Posterior Vitreous Detachment (PVD):
The separation of the vitreous body from its attachment to the Retinal surface due to shrinkage from age, degenerative or inflammatory conditions or trauma.

Presbyopia:
Loss of accommodative ability as the eye fails to allow for the focusing of near objects, resulting from age-related changes in the crystalline lens or Ciliary muscle.

Prism:
An optical element which deviates the path of light.

Ptosis:
Drooping of the upper or lower eyelid from its normal position.

Pupil:
The center hole in the Iris through which light must pass to reach the back of the eye.

Pupillary Response:
The constriction and dilation of the pupil due to stimulation by light of accommodation.

R
Radial Keratotomy (RK):
A surgical procedure using diamond scalpel blades to create linear incisions into the Cornea which result in the flattening of the tissue and thereby altering the refractive error.

Refraction:
A determination of the optical error of the eye.

Refractive Error:
The degree to which images received by the eyes are not focused on the Retina, e.g.: Myopia, Hyperopia, Astigmatism.

Retina:
The thin neurological tissue which line the back wall of the eye which receives light and converts it to electrical signals for transmission via the optic nerve to the brain.

Retinal Detachment:
A separation of the retina from the back wall of the eye. Results in loss of vision in the detached area. Repairable with fair to good prognosis for vision in the early stages.

S
Sclera:
The white visible portion of the eyeball. The muscles that move the eyeball are attached to the Sclera.

Scotoma:
An area of partial or complete loss of vision surrounded by an area of normal vision.

Strabismus:
The condition in which binocular fixation is not present; commonly referred to as "cross eyed".

Stereopsis:
The ability to perceive three dimensional depth.

Suppression:
The inability to perceive all or part of objects in the field of vision of one eye.

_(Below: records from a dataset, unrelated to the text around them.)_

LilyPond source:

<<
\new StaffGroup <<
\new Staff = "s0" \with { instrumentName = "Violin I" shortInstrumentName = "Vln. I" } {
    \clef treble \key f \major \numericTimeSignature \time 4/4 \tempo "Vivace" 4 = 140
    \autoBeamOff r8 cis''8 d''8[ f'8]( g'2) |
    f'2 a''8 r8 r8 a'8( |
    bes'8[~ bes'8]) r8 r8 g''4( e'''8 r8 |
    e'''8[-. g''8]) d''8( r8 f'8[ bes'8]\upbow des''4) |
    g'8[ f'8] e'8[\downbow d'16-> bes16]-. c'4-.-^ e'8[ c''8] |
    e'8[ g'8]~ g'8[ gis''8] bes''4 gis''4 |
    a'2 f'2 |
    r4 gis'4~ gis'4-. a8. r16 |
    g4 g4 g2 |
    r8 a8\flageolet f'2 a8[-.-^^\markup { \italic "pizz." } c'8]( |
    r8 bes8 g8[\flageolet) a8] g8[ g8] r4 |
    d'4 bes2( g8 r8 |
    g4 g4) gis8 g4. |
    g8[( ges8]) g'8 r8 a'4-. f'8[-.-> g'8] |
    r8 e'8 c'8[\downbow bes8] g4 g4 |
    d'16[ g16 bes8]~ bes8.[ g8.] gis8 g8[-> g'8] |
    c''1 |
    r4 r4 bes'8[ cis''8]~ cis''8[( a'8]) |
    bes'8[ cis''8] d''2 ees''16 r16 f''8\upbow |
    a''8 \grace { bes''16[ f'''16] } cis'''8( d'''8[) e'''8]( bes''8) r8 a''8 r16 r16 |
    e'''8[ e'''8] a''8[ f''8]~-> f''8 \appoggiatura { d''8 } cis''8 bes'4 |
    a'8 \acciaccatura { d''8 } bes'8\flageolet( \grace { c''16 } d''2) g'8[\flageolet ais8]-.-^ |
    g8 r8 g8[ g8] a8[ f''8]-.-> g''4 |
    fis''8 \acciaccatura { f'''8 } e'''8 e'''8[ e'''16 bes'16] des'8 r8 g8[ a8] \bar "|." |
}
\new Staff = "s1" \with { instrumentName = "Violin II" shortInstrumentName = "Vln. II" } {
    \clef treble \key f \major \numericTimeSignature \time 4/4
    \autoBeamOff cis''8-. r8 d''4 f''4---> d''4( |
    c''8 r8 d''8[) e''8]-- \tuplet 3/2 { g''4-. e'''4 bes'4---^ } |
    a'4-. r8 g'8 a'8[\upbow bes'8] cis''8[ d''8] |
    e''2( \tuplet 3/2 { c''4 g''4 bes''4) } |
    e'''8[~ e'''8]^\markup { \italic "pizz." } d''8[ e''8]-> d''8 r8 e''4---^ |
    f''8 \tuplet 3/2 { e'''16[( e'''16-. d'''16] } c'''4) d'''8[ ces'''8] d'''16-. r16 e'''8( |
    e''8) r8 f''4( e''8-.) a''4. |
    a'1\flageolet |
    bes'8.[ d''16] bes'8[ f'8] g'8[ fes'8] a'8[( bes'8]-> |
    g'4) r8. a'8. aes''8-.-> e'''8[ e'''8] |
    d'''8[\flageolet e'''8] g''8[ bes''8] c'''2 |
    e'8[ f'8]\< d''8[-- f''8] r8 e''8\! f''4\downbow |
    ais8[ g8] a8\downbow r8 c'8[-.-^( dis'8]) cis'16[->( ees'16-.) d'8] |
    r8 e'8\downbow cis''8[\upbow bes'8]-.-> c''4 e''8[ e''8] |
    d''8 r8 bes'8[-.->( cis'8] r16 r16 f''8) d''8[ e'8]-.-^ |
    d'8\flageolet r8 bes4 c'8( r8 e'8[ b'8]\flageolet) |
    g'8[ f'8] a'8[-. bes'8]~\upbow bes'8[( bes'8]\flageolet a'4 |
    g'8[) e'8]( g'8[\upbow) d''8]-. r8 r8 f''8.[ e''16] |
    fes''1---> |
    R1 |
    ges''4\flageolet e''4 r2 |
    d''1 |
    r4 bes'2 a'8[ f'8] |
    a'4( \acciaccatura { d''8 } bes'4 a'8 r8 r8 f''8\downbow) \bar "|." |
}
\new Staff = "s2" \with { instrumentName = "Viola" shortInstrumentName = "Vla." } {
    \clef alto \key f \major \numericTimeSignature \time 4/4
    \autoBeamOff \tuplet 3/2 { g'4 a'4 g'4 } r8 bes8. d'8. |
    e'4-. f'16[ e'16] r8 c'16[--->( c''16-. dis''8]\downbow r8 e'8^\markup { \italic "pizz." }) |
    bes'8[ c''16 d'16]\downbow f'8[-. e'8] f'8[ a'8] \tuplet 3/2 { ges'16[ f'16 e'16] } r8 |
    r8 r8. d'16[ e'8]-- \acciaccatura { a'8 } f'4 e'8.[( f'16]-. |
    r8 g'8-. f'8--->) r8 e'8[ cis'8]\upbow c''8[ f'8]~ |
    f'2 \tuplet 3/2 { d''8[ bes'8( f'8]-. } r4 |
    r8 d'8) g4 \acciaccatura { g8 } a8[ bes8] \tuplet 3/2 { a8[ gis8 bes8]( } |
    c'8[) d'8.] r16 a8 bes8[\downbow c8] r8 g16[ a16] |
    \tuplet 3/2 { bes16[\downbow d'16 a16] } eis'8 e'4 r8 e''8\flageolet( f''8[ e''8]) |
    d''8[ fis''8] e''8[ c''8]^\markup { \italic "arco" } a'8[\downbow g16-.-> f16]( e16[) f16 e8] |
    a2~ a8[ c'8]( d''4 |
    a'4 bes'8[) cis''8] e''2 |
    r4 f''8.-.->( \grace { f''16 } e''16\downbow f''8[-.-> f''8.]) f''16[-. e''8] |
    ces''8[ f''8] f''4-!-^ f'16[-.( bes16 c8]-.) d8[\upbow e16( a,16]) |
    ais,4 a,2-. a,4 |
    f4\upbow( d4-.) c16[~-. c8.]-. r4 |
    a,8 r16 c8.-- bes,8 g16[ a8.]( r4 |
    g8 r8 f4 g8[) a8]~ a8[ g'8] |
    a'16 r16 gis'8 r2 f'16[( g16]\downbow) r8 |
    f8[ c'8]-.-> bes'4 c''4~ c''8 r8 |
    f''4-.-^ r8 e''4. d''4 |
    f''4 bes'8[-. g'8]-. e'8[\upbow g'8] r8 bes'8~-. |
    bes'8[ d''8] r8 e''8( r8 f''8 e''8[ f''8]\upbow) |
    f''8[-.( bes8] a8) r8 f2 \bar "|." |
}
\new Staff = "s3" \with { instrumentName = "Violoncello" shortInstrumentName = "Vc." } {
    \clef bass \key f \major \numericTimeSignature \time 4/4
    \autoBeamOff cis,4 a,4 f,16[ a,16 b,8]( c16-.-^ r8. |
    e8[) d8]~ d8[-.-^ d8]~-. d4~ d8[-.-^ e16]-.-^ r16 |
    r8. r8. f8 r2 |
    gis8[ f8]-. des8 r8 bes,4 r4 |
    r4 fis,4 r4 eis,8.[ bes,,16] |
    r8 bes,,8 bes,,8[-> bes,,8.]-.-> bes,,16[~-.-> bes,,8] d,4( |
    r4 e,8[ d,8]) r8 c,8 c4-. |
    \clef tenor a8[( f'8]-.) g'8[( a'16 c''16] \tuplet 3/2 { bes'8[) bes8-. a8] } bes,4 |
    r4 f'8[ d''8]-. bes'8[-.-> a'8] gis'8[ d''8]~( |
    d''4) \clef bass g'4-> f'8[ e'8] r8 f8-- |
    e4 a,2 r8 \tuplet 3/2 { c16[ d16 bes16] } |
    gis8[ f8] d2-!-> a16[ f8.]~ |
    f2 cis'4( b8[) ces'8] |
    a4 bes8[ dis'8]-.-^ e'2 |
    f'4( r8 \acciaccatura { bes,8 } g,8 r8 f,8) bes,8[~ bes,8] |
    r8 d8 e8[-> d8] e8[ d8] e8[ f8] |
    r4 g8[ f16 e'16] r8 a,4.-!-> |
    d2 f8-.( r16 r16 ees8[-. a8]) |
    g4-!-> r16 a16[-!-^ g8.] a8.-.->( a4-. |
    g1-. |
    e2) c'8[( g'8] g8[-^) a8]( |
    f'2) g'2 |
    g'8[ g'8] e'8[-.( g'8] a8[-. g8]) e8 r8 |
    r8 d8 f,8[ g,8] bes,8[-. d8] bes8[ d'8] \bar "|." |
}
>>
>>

Suspensory Ligament of Lens:
A series of fibers that connect the Ciliary body of the eye with the lens, holding it in place.

T
Tonometry:
A procedure for the measurement of intraocular pressure.

U
Ultraviolet Radiation:
Radiant energy with a wavelength just below that of the visible light. UV-c is the shortest wavelength at 200-280nm and is absorbed by the atmosphere before reaching the surface. Extremely damaging to living tissue. UV-b, at 280-315nm is "burning rays" of the sun and is damaging to most living tissue. UV-a, at 315-400nm are "tanning rays" of the sun and is somewhat damaging to certain tissues, UV radiation has been described as a contributing factor to the processes which result in ARMD and Cataracts.

V
Vision Therapy:
(Orthopedics, vision training, eye exercises) a treatment process for the improvement of visual perception and / or coordination of the two eyes for efficient and comfortable binocular vision.

Visual Acuity:
A measure of spatial resolution. The measure of the ability to visually discriminate.

Visual Field:
The area or extent of space visible to an eye in a given position of gaze.

Vitreous Body:
A clear, jelly-like substance that fills the center of the eye.

Vitreous:
The gel-like transparent fluid substance filling the posterior four fifths of the globe between the crystalline lens and Retina.

Y

YAG Laser:
The YAG Laser is an instrument that emits a short pulsed, high energy light beam that can be precisely focused to cut, vaporize, or fragment tissue.